-- Begin Data excerpts --
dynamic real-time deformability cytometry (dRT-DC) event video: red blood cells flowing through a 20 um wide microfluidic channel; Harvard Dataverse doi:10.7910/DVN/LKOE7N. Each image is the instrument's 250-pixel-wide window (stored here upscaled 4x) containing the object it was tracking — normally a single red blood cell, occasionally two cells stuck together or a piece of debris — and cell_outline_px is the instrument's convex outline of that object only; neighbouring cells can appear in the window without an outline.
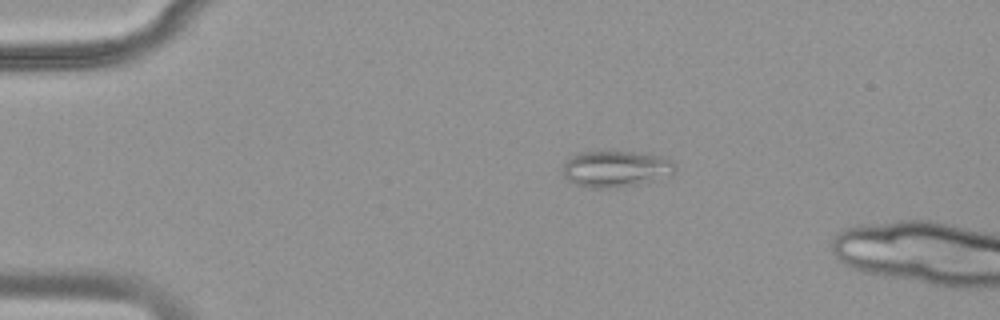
{"species": "common noctule bat (a hibernating species)", "species_latin": "Nyctalus noctula", "temperature_condition": "warm", "stored_images_in_passage": 40, "camera_frame_rate_fps": 3000, "um_per_image_px": 0.085, "animal": {"sex": "female", "body_mass_g": 18.4}, "frame": {"image": 1, "passage_image": 1, "time_ms": 0.0, "image_size_px": [1000, 320], "cell_outline_px": [[676, 172], [640, 184], [616, 188], [592, 188], [576, 184], [568, 180], [564, 176], [564, 164], [568, 156], [576, 152], [612, 148], [660, 156], [676, 164]], "centroid_in_image_um": [52.29, 14.3], "position_along_channel_um": 32.7, "area_um2": 24.57}}
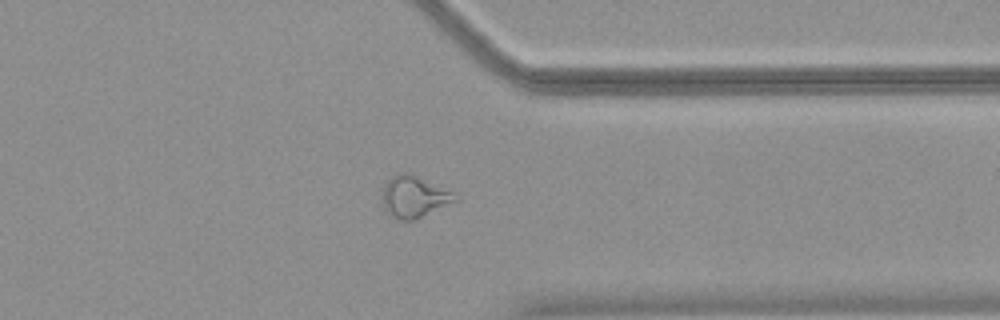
{"frame": {"image": 2, "passage_image": 31, "time_ms": 10.0, "image_size_px": [1000, 320], "cell_outline_px": [[460, 200], [412, 220], [400, 220], [392, 216], [384, 208], [384, 184], [392, 176], [400, 172], [408, 172], [452, 192], [460, 196]], "centroid_in_image_um": [35.23, 16.72], "position_along_channel_um": 376.2, "area_um2": 17.28}}
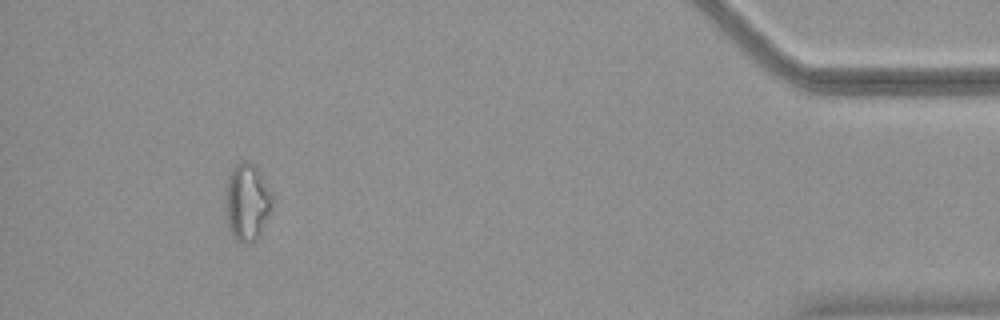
{"frame": {"image": 3, "passage_image": 38, "time_ms": 12.333, "image_size_px": [1000, 320], "cell_outline_px": [[272, 204], [260, 232], [256, 240], [248, 244], [240, 244], [232, 240], [228, 228], [224, 196], [224, 192], [228, 172], [240, 160], [244, 160], [252, 164], [256, 168], [268, 188], [272, 196]], "centroid_in_image_um": [20.92, 17.21], "position_along_channel_um": 414.3, "area_um2": 21.27}}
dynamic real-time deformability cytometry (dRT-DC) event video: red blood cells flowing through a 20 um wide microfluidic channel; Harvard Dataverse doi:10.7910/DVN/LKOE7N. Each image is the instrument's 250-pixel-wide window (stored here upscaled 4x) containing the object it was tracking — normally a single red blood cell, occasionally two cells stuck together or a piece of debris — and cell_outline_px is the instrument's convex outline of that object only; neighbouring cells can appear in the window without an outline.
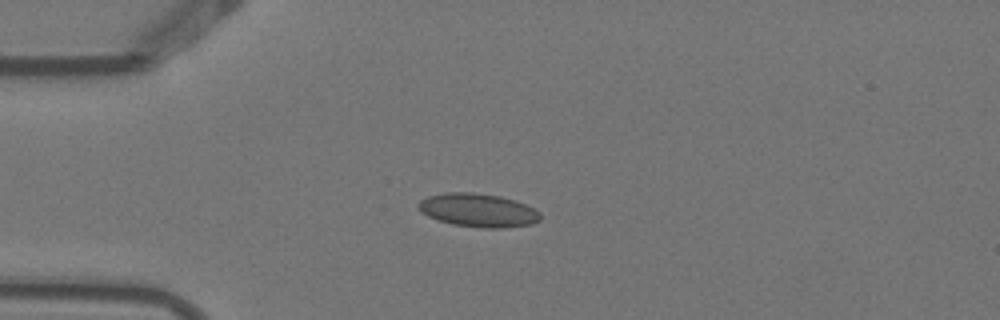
{"species": "Egyptian fruit bat (a non-hibernating species)", "species_latin": "Rousettus aegyptiacus", "temperature_condition": "warm", "stored_images_in_passage": 5, "camera_frame_rate_fps": 3000, "um_per_image_px": 0.085, "animal": {"sex": "female"}, "frame": {"image": 1, "passage_image": 4, "time_ms": 1.0, "image_size_px": [1000, 320], "cell_outline_px": [[540, 220], [532, 224], [504, 228], [484, 228], [452, 224], [428, 216], [420, 212], [416, 204], [420, 200], [428, 196], [444, 192], [472, 192], [500, 196], [516, 200], [540, 212]], "centroid_in_image_um": [40.62, 17.86], "position_along_channel_um": 44.4, "area_um2": 23.87}}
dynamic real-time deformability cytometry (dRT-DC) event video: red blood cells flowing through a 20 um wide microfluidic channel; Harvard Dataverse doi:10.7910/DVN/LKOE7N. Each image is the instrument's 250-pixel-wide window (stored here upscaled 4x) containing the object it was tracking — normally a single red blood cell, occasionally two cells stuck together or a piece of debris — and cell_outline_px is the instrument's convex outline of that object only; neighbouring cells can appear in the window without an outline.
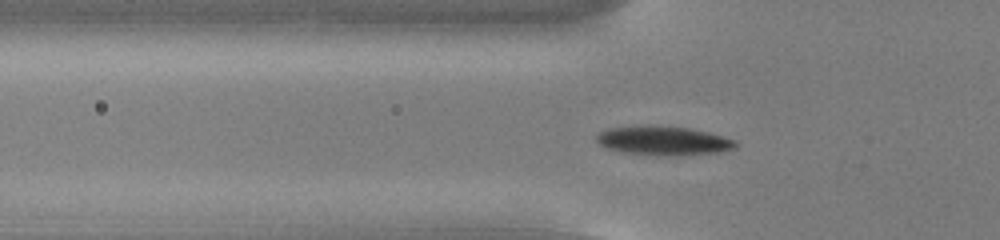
{"species": "common noctule bat (a hibernating species)", "species_latin": "Nyctalus noctula", "temperature_condition": "cold", "stored_images_in_passage": 54, "camera_frame_rate_fps": 3000, "um_per_image_px": 0.085, "animal": {"sex": "male", "body_mass_g": 13.0, "forearm_length_mm": 53.1}, "frame": {"image": 1, "passage_image": 18, "time_ms": 5.667, "image_size_px": [1000, 240], "cell_outline_px": [[740, 144], [736, 148], [724, 152], [688, 156], [656, 156], [620, 152], [608, 148], [600, 144], [596, 140], [596, 136], [600, 132], [608, 128], [640, 124], [656, 124], [692, 128], [708, 132], [736, 140]], "centroid_in_image_um": [56.44, 11.96], "position_along_channel_um": 69.4, "area_um2": 24.68}}
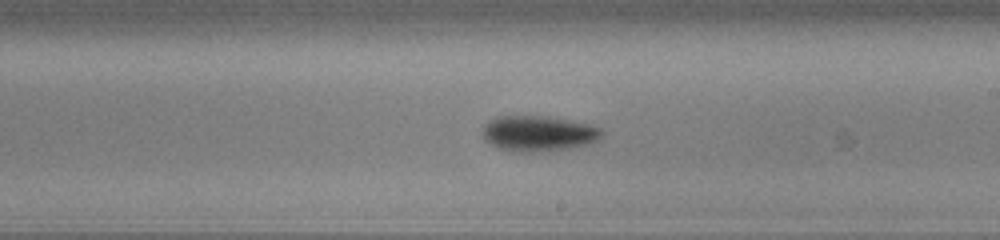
{"frame": {"image": 2, "passage_image": 32, "time_ms": 10.333, "image_size_px": [1000, 240], "cell_outline_px": [[604, 136], [600, 140], [588, 144], [572, 148], [532, 152], [512, 152], [496, 148], [484, 140], [484, 124], [496, 116], [548, 116], [588, 124], [600, 128], [604, 132]], "centroid_in_image_um": [45.78, 11.36], "position_along_channel_um": 243.2, "area_um2": 24.97}}
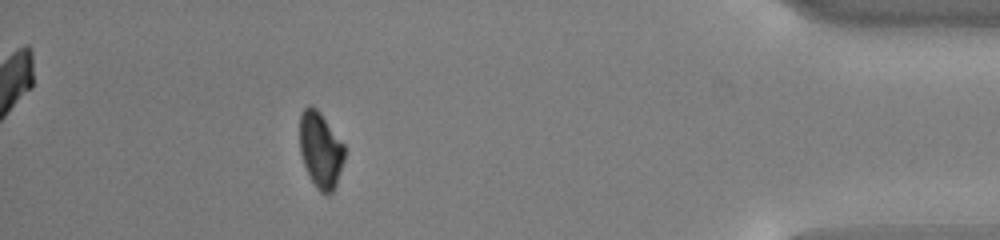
{"frame": {"image": 3, "passage_image": 49, "time_ms": 16.0, "image_size_px": [1000, 240], "cell_outline_px": [[344, 160], [336, 184], [332, 192], [328, 196], [320, 192], [316, 188], [304, 164], [300, 152], [300, 112], [308, 104], [316, 108], [320, 112], [344, 144]], "centroid_in_image_um": [27.24, 12.73], "position_along_channel_um": 408.0, "area_um2": 19.77}, "authors_computed_cell_mechanics": {"area_um2": 21.9929, "velocity_mm_per_s": 3.7458, "shape_relaxation_time_tau1_ms": 3.2263, "shape_relaxation_time_tau2_ms": null, "deformation_change_tau1": 0.1333, "deformation_change_tau2": null}}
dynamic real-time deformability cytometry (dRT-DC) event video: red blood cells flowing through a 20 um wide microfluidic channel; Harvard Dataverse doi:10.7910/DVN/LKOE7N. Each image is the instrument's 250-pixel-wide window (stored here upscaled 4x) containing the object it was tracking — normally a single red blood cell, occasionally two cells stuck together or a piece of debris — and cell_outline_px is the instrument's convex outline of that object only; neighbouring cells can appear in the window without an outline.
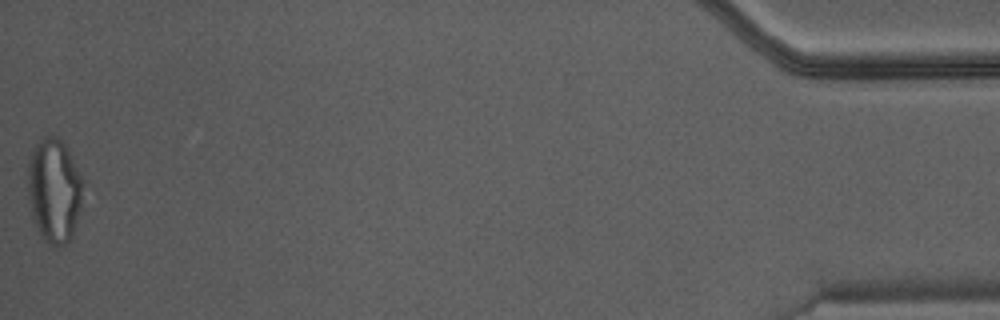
{"species": "Egyptian fruit bat (a non-hibernating species)", "species_latin": "Rousettus aegyptiacus", "temperature_condition": "warm", "stored_images_in_passage": 36, "camera_frame_rate_fps": 3000, "um_per_image_px": 0.085, "animal": {"sex": "male"}, "frame": {"image": 1, "passage_image": 36, "time_ms": 11.667, "image_size_px": [1000, 320], "cell_outline_px": [[80, 208], [72, 236], [68, 244], [56, 248], [52, 248], [40, 236], [32, 220], [28, 196], [28, 156], [32, 148], [40, 136], [56, 136], [68, 148], [80, 176]], "centroid_in_image_um": [4.54, 16.21], "position_along_channel_um": 430.7, "area_um2": 33.76}}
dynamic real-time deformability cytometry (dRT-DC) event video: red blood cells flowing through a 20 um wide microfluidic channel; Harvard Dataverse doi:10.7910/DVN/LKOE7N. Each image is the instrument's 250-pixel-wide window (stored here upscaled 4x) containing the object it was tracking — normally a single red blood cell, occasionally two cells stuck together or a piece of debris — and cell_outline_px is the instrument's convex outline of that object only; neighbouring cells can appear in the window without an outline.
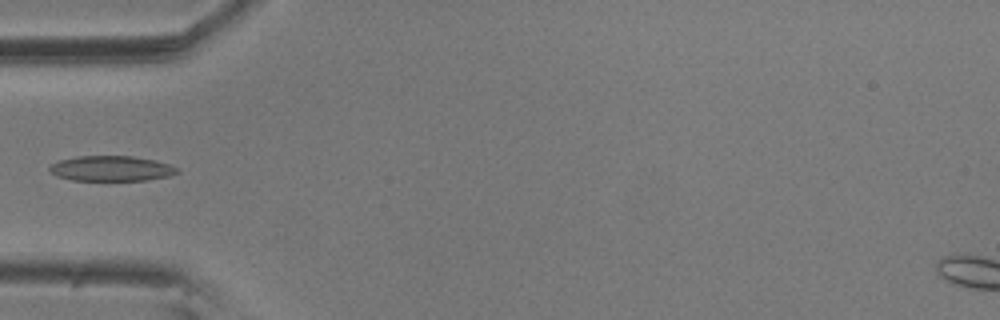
-- End Data excerpts --
*Prompt*. Without the pictures, restate all the entries above exactly.

*Expected answer*.
dynamic real-time deformability cytometry (dRT-DC) event video: red blood cells flowing through a 20 um wide microfluidic channel; Harvard Dataverse doi:10.7910/DVN/LKOE7N. Each image is the instrument's 250-pixel-wide window (stored here upscaled 4x) containing the object it was tracking — normally a single red blood cell, occasionally two cells stuck together or a piece of debris — and cell_outline_px is the instrument's convex outline of that object only; neighbouring cells can appear in the window without an outline.
{"species": "common noctule bat (a hibernating species)", "species_latin": "Nyctalus noctula", "temperature_condition": "warm", "stored_images_in_passage": 40, "camera_frame_rate_fps": 3000, "um_per_image_px": 0.085, "animal": {"sex": "female", "body_mass_g": 18.4}, "frame": {"image": 1, "passage_image": 1, "time_ms": 0.0, "image_size_px": [1000, 320], "cell_outline_px": [[676, 172], [640, 184], [616, 188], [592, 188], [576, 184], [568, 180], [564, 176], [564, 164], [568, 156], [576, 152], [612, 148], [660, 156], [676, 164]], "centroid_in_image_um": [52.29, 14.3], "position_along_channel_um": 32.7, "area_um2": 24.57}}
{"frame": {"image": 2, "passage_image": 31, "time_ms": 10.0, "image_size_px": [1000, 320], "cell_outline_px": [[460, 200], [412, 220], [400, 220], [392, 216], [384, 208], [384, 184], [392, 176], [400, 172], [408, 172], [452, 192], [460, 196]], "centroid_in_image_um": [35.23, 16.72], "position_along_channel_um": 376.2, "area_um2": 17.28}}
{"frame": {"image": 3, "passage_image": 38, "time_ms": 12.333, "image_size_px": [1000, 320], "cell_outline_px": [[272, 204], [260, 232], [256, 240], [248, 244], [240, 244], [232, 240], [228, 228], [224, 196], [224, 192], [228, 172], [240, 160], [244, 160], [252, 164], [256, 168], [268, 188], [272, 196]], "centroid_in_image_um": [20.92, 17.21], "position_along_channel_um": 414.3, "area_um2": 21.27}}
dynamic real-time deformability cytometry (dRT-DC) event video: red blood cells flowing through a 20 um wide microfluidic channel; Harvard Dataverse doi:10.7910/DVN/LKOE7N. Each image is the instrument's 250-pixel-wide window (stored here upscaled 4x) containing the object it was tracking — normally a single red blood cell, occasionally two cells stuck together or a piece of debris — and cell_outline_px is the instrument's convex outline of that object only; neighbouring cells can appear in the window without an outline.
{"species": "Egyptian fruit bat (a non-hibernating species)", "species_latin": "Rousettus aegyptiacus", "temperature_condition": "warm", "stored_images_in_passage": 5, "camera_frame_rate_fps": 3000, "um_per_image_px": 0.085, "animal": {"sex": "female"}, "frame": {"image": 1, "passage_image": 4, "time_ms": 1.0, "image_size_px": [1000, 320], "cell_outline_px": [[540, 220], [532, 224], [504, 228], [484, 228], [452, 224], [428, 216], [420, 212], [416, 204], [420, 200], [428, 196], [444, 192], [472, 192], [500, 196], [516, 200], [540, 212]], "centroid_in_image_um": [40.62, 17.86], "position_along_channel_um": 44.4, "area_um2": 23.87}}
dynamic real-time deformability cytometry (dRT-DC) event video: red blood cells flowing through a 20 um wide microfluidic channel; Harvard Dataverse doi:10.7910/DVN/LKOE7N. Each image is the instrument's 250-pixel-wide window (stored here upscaled 4x) containing the object it was tracking — normally a single red blood cell, occasionally two cells stuck together or a piece of debris — and cell_outline_px is the instrument's convex outline of that object only; neighbouring cells can appear in the window without an outline.
{"species": "common noctule bat (a hibernating species)", "species_latin": "Nyctalus noctula", "temperature_condition": "cold", "stored_images_in_passage": 54, "camera_frame_rate_fps": 3000, "um_per_image_px": 0.085, "animal": {"sex": "male", "body_mass_g": 13.0, "forearm_length_mm": 53.1}, "frame": {"image": 1, "passage_image": 18, "time_ms": 5.667, "image_size_px": [1000, 240], "cell_outline_px": [[740, 144], [736, 148], [724, 152], [688, 156], [656, 156], [620, 152], [608, 148], [600, 144], [596, 140], [596, 136], [600, 132], [608, 128], [640, 124], [656, 124], [692, 128], [708, 132], [736, 140]], "centroid_in_image_um": [56.44, 11.96], "position_along_channel_um": 69.4, "area_um2": 24.68}}
{"frame": {"image": 2, "passage_image": 32, "time_ms": 10.333, "image_size_px": [1000, 240], "cell_outline_px": [[604, 136], [600, 140], [588, 144], [572, 148], [532, 152], [512, 152], [496, 148], [484, 140], [484, 124], [496, 116], [548, 116], [588, 124], [600, 128], [604, 132]], "centroid_in_image_um": [45.78, 11.36], "position_along_channel_um": 243.2, "area_um2": 24.97}}
{"frame": {"image": 3, "passage_image": 49, "time_ms": 16.0, "image_size_px": [1000, 240], "cell_outline_px": [[344, 160], [336, 184], [332, 192], [328, 196], [320, 192], [316, 188], [304, 164], [300, 152], [300, 112], [308, 104], [316, 108], [320, 112], [344, 144]], "centroid_in_image_um": [27.24, 12.73], "position_along_channel_um": 408.0, "area_um2": 19.77}, "authors_computed_cell_mechanics": {"area_um2": 21.9929, "velocity_mm_per_s": 3.7458, "shape_relaxation_time_tau1_ms": 3.2263, "shape_relaxation_time_tau2_ms": null, "deformation_change_tau1": 0.1333, "deformation_change_tau2": null}}
dynamic real-time deformability cytometry (dRT-DC) event video: red blood cells flowing through a 20 um wide microfluidic channel; Harvard Dataverse doi:10.7910/DVN/LKOE7N. Each image is the instrument's 250-pixel-wide window (stored here upscaled 4x) containing the object it was tracking — normally a single red blood cell, occasionally two cells stuck together or a piece of debris — and cell_outline_px is the instrument's convex outline of that object only; neighbouring cells can appear in the window without an outline.
{"species": "Egyptian fruit bat (a non-hibernating species)", "species_latin": "Rousettus aegyptiacus", "temperature_condition": "warm", "stored_images_in_passage": 36, "camera_frame_rate_fps": 3000, "um_per_image_px": 0.085, "animal": {"sex": "male"}, "frame": {"image": 1, "passage_image": 36, "time_ms": 11.667, "image_size_px": [1000, 320], "cell_outline_px": [[80, 208], [72, 236], [68, 244], [56, 248], [52, 248], [40, 236], [32, 220], [28, 196], [28, 156], [32, 148], [40, 136], [56, 136], [68, 148], [80, 176]], "centroid_in_image_um": [4.54, 16.21], "position_along_channel_um": 430.7, "area_um2": 33.76}}
dynamic real-time deformability cytometry (dRT-DC) event video: red blood cells flowing through a 20 um wide microfluidic channel; Harvard Dataverse doi:10.7910/DVN/LKOE7N. Each image is the instrument's 250-pixel-wide window (stored here upscaled 4x) containing the object it was tracking — normally a single red blood cell, occasionally two cells stuck together or a piece of debris — and cell_outline_px is the instrument's convex outline of that object only; neighbouring cells can appear in the window without an outline.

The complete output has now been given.